> EXERCISE AIM:
Bring together all lines of the material below that contain the string "एमएचओ".

BEGIN DATA FOR THIS EXERCISE

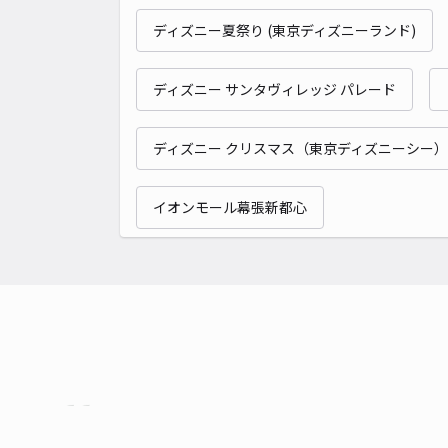
ディズニー夏祭り (東京ディズニーランド)
ディズニー サンタヴィレッジ パレード
ディズニー クリスマス（東京ディズニーシー）
イオンモール幕張新都心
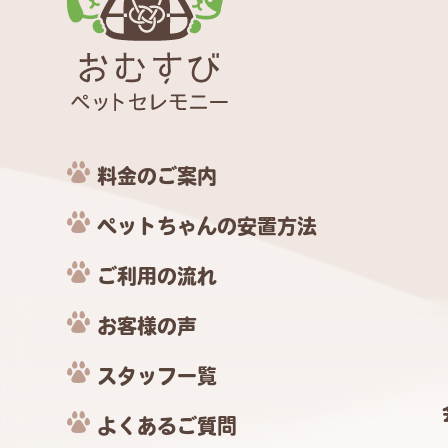
料金のご案内
ペットちゃんの安置方法
ご利用の流れ
お客様の声
スタッフ一覧
よくあるご質問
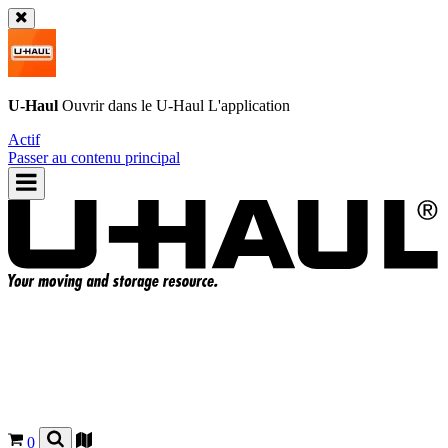
U-Haul
Ouvrir dans le
U-Haul
L'application
Actif
Passer au contenu principal
0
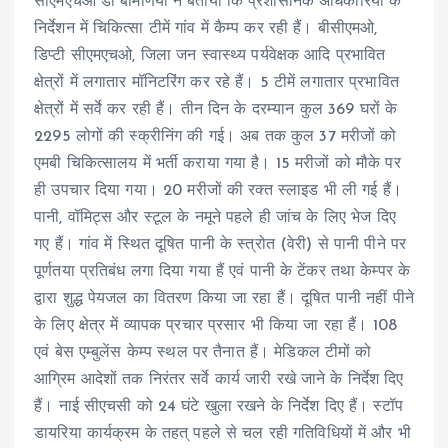
सीएमएचओ डॉ बामणिया ने बताया कि प्रशासनिक अधिकारियों के
निर्देशन में चिकित्सा टीमें गांव में कैम्प कर रही हैं। बीसीएमओ,
डिप्टी सीएमएचओ, जिला जन स्वास्थ्य पर्यवेक्षक आदि प्रभावित
क्षेत्रों में लगातार मॉनिटरिंग कर रहे हैं। 5 टीमें लगातार प्रभावित
क्षेत्रों में सर्वे कर रही हैं। तीन दिन के दरम्यान कुल 369 घरों के
2295 लोगों की स्क्रीनिंग की गई। अब तक कुल 37 मरीजों को
एमबी चिकित्सालय में भर्ती कराया गया है। 15 मरीजों को मौके पर
ही उपचार दिया गया। 20 मरीजों की रक्त स्लाइड भी ली गई हैं।
पानी, वॉमिट्स और स्टूल के नमूने पहले ही जांच के लिए भेज दिए
गए हैं। गांव में स्थित दूषित पानी के स्त्रोत (वेरी) से पानी पीने पर
पूर्णतया प्रतिबंध लगा दिया गया हैं एवं पानी के टेंकर तथा केम्पर के
द्वारा शुद्ध पेयजल का वितरण किया जा रहा हैं। दूषित पानी नहीं पीने
के लिए क्षेत्र में व्यापक प्रचार प्रसार भी किया जा रहा हैं। 108
एवं बेस एम्बुलेंस केम्प स्थल पर तैनात हैं। मेडिकल टीमों को
आग्रिम आदेशों तक निरंतर सर्वे कार्य जारी रखे जाने के निर्देश दिए
हैं। नाई सीएचसी को 24 घंटे खुला रखने के निर्देश दिए हैं। स्टॉप
डायरिया कार्यक्रम के तहत् पहले से चल रही गतिविधियों में और भी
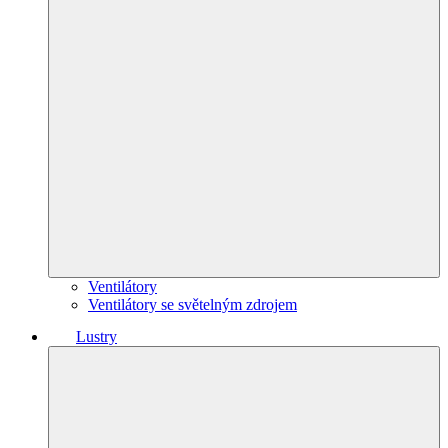
Ventilátory
Ventilátory se světelným zdrojem
Lustry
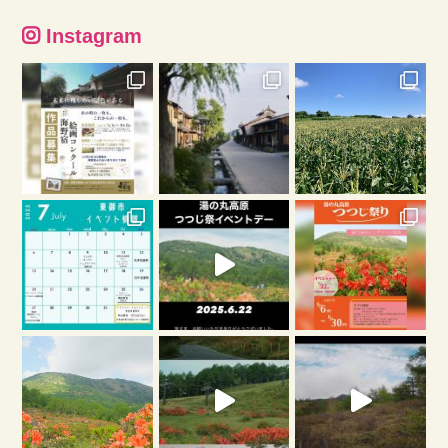
Instagram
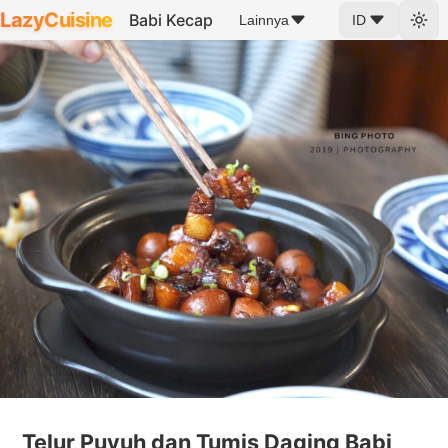
LazyCuisine
Babi Kecap
Lainnya
ID
Telur Puyuh dan Tumis Daging Babi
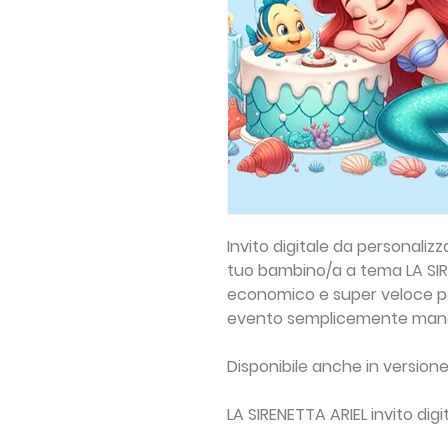
Invito digitale da personaliz
tuo bambino/a a tema
LA SI
economico e super veloce per
evento semplicemente man
Disponibile anche in versione
LA SIRENETTA ARIEL invito di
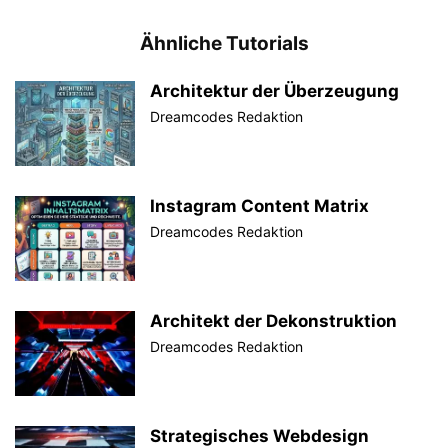
Ähnliche Tutorials
Architektur der Überzeugung
Dreamcodes Redaktion
Instagram Content Matrix
Dreamcodes Redaktion
Architekt der Dekonstruktion
Dreamcodes Redaktion
Strategisches Webdesign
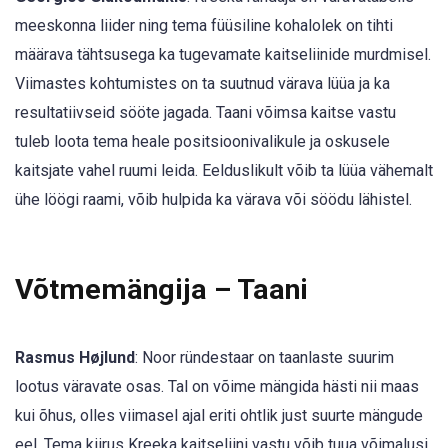
meeskonna liider ning tema füüsiline kohalolek on tihti
määrava tähtsusega ka tugevamate kaitseliinide murdmisel.
Viimastes kohtumistes on ta suutnud värava lüüa ja ka
resultatiivseid sööte jagada. Taani võimsa kaitse vastu
tuleb loota tema heale positsioonivalikule ja oskusele
kaitsjate vahel ruumi leida. Eelduslikult võib ta lüüa vähemalt
ühe löögi raami, võib hulpida ka värava või söödu lähistel.
Võtmemängija – Taani
Rasmus Højlund
: Noor ründestaar on taanlaste suurim
lootus väravate osas. Tal on võime mängida hästi nii maas
kui õhus, olles viimasel ajal eriti ohtlik just suurte mängude
eel. Tema kiirus Kreeka kaitseliini vastu võib tuua võimalusi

END DATA FOR THIS EXERCISE

> RESPONSE:
सीएमएचओ डॉ बामणिया ने बताया कि प्रशासनिक अधिकारियों के
डिप्टी सीएमएचओ, जिला जन स्वास्थ्य पर्यवेक्षक आदि प्रभावित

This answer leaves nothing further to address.